-- Records for the task --
• • •
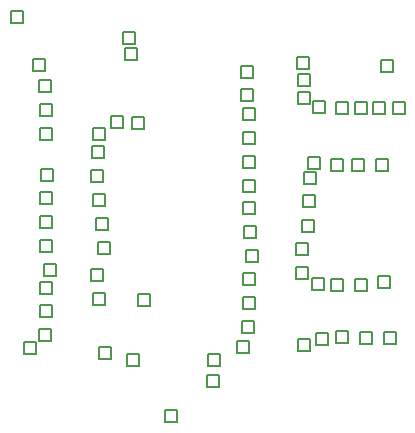
<source format=gbr>
%TF.GenerationSoftware,Altium Limited,Altium Designer,20.0.10 (225)*%
G04 Layer_Color=2752767*
%FSLAX26Y26*%
%MOIN*%
%TF.FileFunction,Drawing*%
%TF.Part,CustomerPanel*%
G01*
G75*
%TA.AperFunction,NonConductor*%
%ADD27C,0.005000*%
D27*
X3380000Y4424016D02*
Y4464016D01*
X3420000D01*
Y4424016D01*
X3380000D01*
X3385000Y4369016D02*
Y4409016D01*
X3425000D01*
Y4369016D01*
X3385000D01*
X3195000Y4394016D02*
Y4434016D01*
X3235000D01*
Y4394016D01*
X3195000D01*
X3201374Y4173958D02*
Y4213958D01*
X3241374D01*
Y4173958D01*
X3201374D01*
X3201390Y4253486D02*
Y4293486D01*
X3241390D01*
Y4253486D01*
X3201390D01*
X3195000Y4319016D02*
Y4359016D01*
X3235000D01*
Y4319016D01*
X3195000D01*
X3385000Y4309016D02*
Y4349016D01*
X3425000D01*
Y4309016D01*
X3385000D01*
X3417563Y4092756D02*
Y4132756D01*
X3457563D01*
Y4092756D01*
X3417563D01*
X3660000Y4414016D02*
Y4454016D01*
X3700000D01*
Y4414016D01*
X3660000D01*
X3645000Y4084016D02*
Y4124016D01*
X3685000D01*
Y4084016D01*
X3645000D01*
X3201083Y3940108D02*
Y3980108D01*
X3241083D01*
Y3940108D01*
X3201083D01*
X3565000Y4084016D02*
Y4124016D01*
X3605000D01*
Y4084016D01*
X3565000D01*
X3495000D02*
Y4124016D01*
X3535000D01*
Y4084016D01*
X3495000D01*
X3197382Y3545090D02*
Y3585090D01*
X3237382D01*
Y3545090D01*
X3197382D01*
X3385000Y3484016D02*
Y3524016D01*
X3425000D01*
Y3484016D01*
X3385000D01*
X3080000Y3364016D02*
Y3404016D01*
X3120000D01*
Y3364016D01*
X3080000D01*
X3085000Y3434016D02*
Y3474016D01*
X3125000D01*
Y3434016D01*
X3085000D01*
X3574022Y3686207D02*
Y3726207D01*
X3614022D01*
Y3686207D01*
X3574022D01*
X3494494D02*
Y3726207D01*
X3534494D01*
Y3686207D01*
X3494494D01*
X3510069Y3510085D02*
Y3550085D01*
X3550069D01*
Y3510085D01*
X3510069D01*
X3589593Y3509304D02*
Y3549304D01*
X3629593D01*
Y3509304D01*
X3589593D01*
X3669120D02*
Y3549304D01*
X3709120D01*
Y3509304D01*
X3669120D01*
X3650000Y3694016D02*
Y3734016D01*
X3690000D01*
Y3694016D01*
X3650000D01*
X3635000Y4274016D02*
Y4314016D01*
X3675000D01*
Y4274016D01*
X3635000D01*
X3575000D02*
Y4314016D01*
X3615000D01*
Y4274016D01*
X3575000D01*
X3510672Y4274282D02*
Y4314282D01*
X3550672D01*
Y4274282D01*
X3510672D01*
X3700000Y4274016D02*
Y4314016D01*
X3740000D01*
Y4274016D01*
X3700000D01*
X3434254Y4278192D02*
Y4318192D01*
X3474254D01*
Y4278192D01*
X3434254D01*
X3201260Y4094431D02*
Y4134431D01*
X3241260D01*
Y4094431D01*
X3201260D01*
X3200781Y4014905D02*
Y4054905D01*
X3240781D01*
Y4014905D01*
X3200781D01*
X3201796Y3862434D02*
Y3902434D01*
X3241796D01*
Y3862434D01*
X3201796D01*
X3209057Y3783238D02*
Y3823238D01*
X3249057D01*
Y3783238D01*
X3209057D01*
X3200781Y3704142D02*
Y3744142D01*
X3240781D01*
Y3704142D01*
X3200781D01*
X3201390Y3624617D02*
Y3664617D01*
X3241390D01*
Y3624617D01*
X3201390D01*
X3180000Y3479016D02*
Y3519016D01*
X3220000D01*
Y3479016D01*
X3180000D01*
X3445000Y3504016D02*
Y3544016D01*
X3485000D01*
Y3504016D01*
X3445000D01*
X3430000Y3689016D02*
Y3729016D01*
X3470000D01*
Y3689016D01*
X3430000D01*
X3377684Y3723961D02*
Y3763961D01*
X3417684D01*
Y3723961D01*
X3377684D01*
X3377417Y3803488D02*
Y3843488D01*
X3417417D01*
Y3803488D01*
X3377417D01*
X3396787Y3880646D02*
Y3920646D01*
X3436787D01*
Y3880646D01*
X3396787D01*
X3399192Y3965761D02*
Y4005761D01*
X3439192D01*
Y3965761D01*
X3399192D01*
X3402292Y4040979D02*
Y4080979D01*
X3442292D01*
Y4040979D01*
X3402292D01*
X2800551Y4508543D02*
Y4548543D01*
X2840551D01*
Y4508543D01*
X2800551D01*
X2425551Y4578543D02*
Y4618543D01*
X2465551D01*
Y4578543D01*
X2425551D01*
X2500551Y4418543D02*
Y4458543D01*
X2540551D01*
Y4418543D01*
X2500551D01*
X2470551Y3473543D02*
Y3513543D01*
X2510551D01*
Y3473543D01*
X2470551D01*
X2721457Y3458627D02*
Y3498627D01*
X2761457D01*
Y3458627D01*
X2721457D01*
X2830551Y4223543D02*
Y4263543D01*
X2870551D01*
Y4223543D01*
X2830551D01*
X2805551Y4453543D02*
Y4493543D01*
X2845551D01*
Y4453543D01*
X2805551D01*
X2815004Y3434902D02*
Y3474902D01*
X2855004D01*
Y3434902D01*
X2815004D01*
X2848747Y3635792D02*
Y3675792D01*
X2888747D01*
Y3635792D01*
X2848747D01*
X2525704Y4052899D02*
Y4092899D01*
X2565704D01*
Y4052899D01*
X2525704D01*
X2522100Y3973454D02*
Y4013454D01*
X2562100D01*
Y3973454D01*
X2522100D01*
Y3893926D02*
Y3933926D01*
X2562100D01*
Y3893926D01*
X2522100D01*
X2522177Y3814398D02*
Y3854398D01*
X2562177D01*
Y3814398D01*
X2522177D01*
X2536171Y3736112D02*
Y3776112D01*
X2576171D01*
Y3736112D01*
X2536171D01*
X2715551Y3808543D02*
Y3848543D01*
X2755551D01*
Y3808543D01*
X2715551D01*
X2710551Y3888543D02*
Y3928543D01*
X2750551D01*
Y3888543D01*
X2710551D01*
X2698542Y3969039D02*
Y4009039D01*
X2738542D01*
Y3969039D01*
X2698542D01*
X2692878Y4048365D02*
Y4088365D01*
X2732878D01*
Y4048365D01*
X2692878D01*
X2697140Y4127778D02*
Y4167778D01*
X2737140D01*
Y4127778D01*
X2697140D01*
X2522100Y3676453D02*
Y3716453D01*
X2562100D01*
Y3676453D01*
X2522100D01*
X2522709Y3596928D02*
Y3636928D01*
X2562709D01*
Y3596928D01*
X2522709D01*
X2519520Y3517464D02*
Y3557464D01*
X2559520D01*
Y3517464D01*
X2519520D01*
X2699457Y3639052D02*
Y3679052D01*
X2739457D01*
Y3639052D01*
X2699457D01*
X2694348Y3718415D02*
Y3758415D01*
X2734348D01*
Y3718415D01*
X2694348D01*
X2519520Y4347766D02*
Y4387766D01*
X2559520D01*
Y4347766D01*
X2519520D01*
X2522709Y4268302D02*
Y4308302D01*
X2562709D01*
Y4268302D01*
X2522709D01*
X2522100Y4188777D02*
Y4228777D01*
X2562100D01*
Y4188777D01*
X2522100D01*
X2699003Y4188892D02*
Y4228892D01*
X2739003D01*
Y4188892D01*
X2699003D01*
X2940551Y3248543D02*
Y3288543D01*
X2980551D01*
Y3248543D01*
X2940551D01*
X2760551Y4228543D02*
Y4268543D01*
X2800551D01*
Y4228543D01*
X2760551D01*
%TF.MD5,2d5f0139a30c7bb307526a0409c2f0d6*%
M02*

</source>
• • •
-- Assignment --
Which lines above run from the one containing "Y4013454D01*" down to the one containing "Y3639052D01*"? Repeat exactly those, both ends included, and nothing else.

-- Response for this exercise --
Y4013454D01*
X2562100D01*
Y3973454D01*
X2522100D01*
Y3893926D02*
Y3933926D01*
X2562100D01*
Y3893926D01*
X2522100D01*
X2522177Y3814398D02*
Y3854398D01*
X2562177D01*
Y3814398D01*
X2522177D01*
X2536171Y3736112D02*
Y3776112D01*
X2576171D01*
Y3736112D01*
X2536171D01*
X2715551Y3808543D02*
Y3848543D01*
X2755551D01*
Y3808543D01*
X2715551D01*
X2710551Y3888543D02*
Y3928543D01*
X2750551D01*
Y3888543D01*
X2710551D01*
X2698542Y3969039D02*
Y4009039D01*
X2738542D01*
Y3969039D01*
X2698542D01*
X2692878Y4048365D02*
Y4088365D01*
X2732878D01*
Y4048365D01*
X2692878D01*
X2697140Y4127778D02*
Y4167778D01*
X2737140D01*
Y4127778D01*
X2697140D01*
X2522100Y3676453D02*
Y3716453D01*
X2562100D01*
Y3676453D01*
X2522100D01*
X2522709Y3596928D02*
Y3636928D01*
X2562709D01*
Y3596928D01*
X2522709D01*
X2519520Y3517464D02*
Y3557464D01*
X2559520D01*
Y3517464D01*
X2519520D01*
X2699457Y3639052D02*
Y3679052D01*
X2739457D01*
Y3639052D01*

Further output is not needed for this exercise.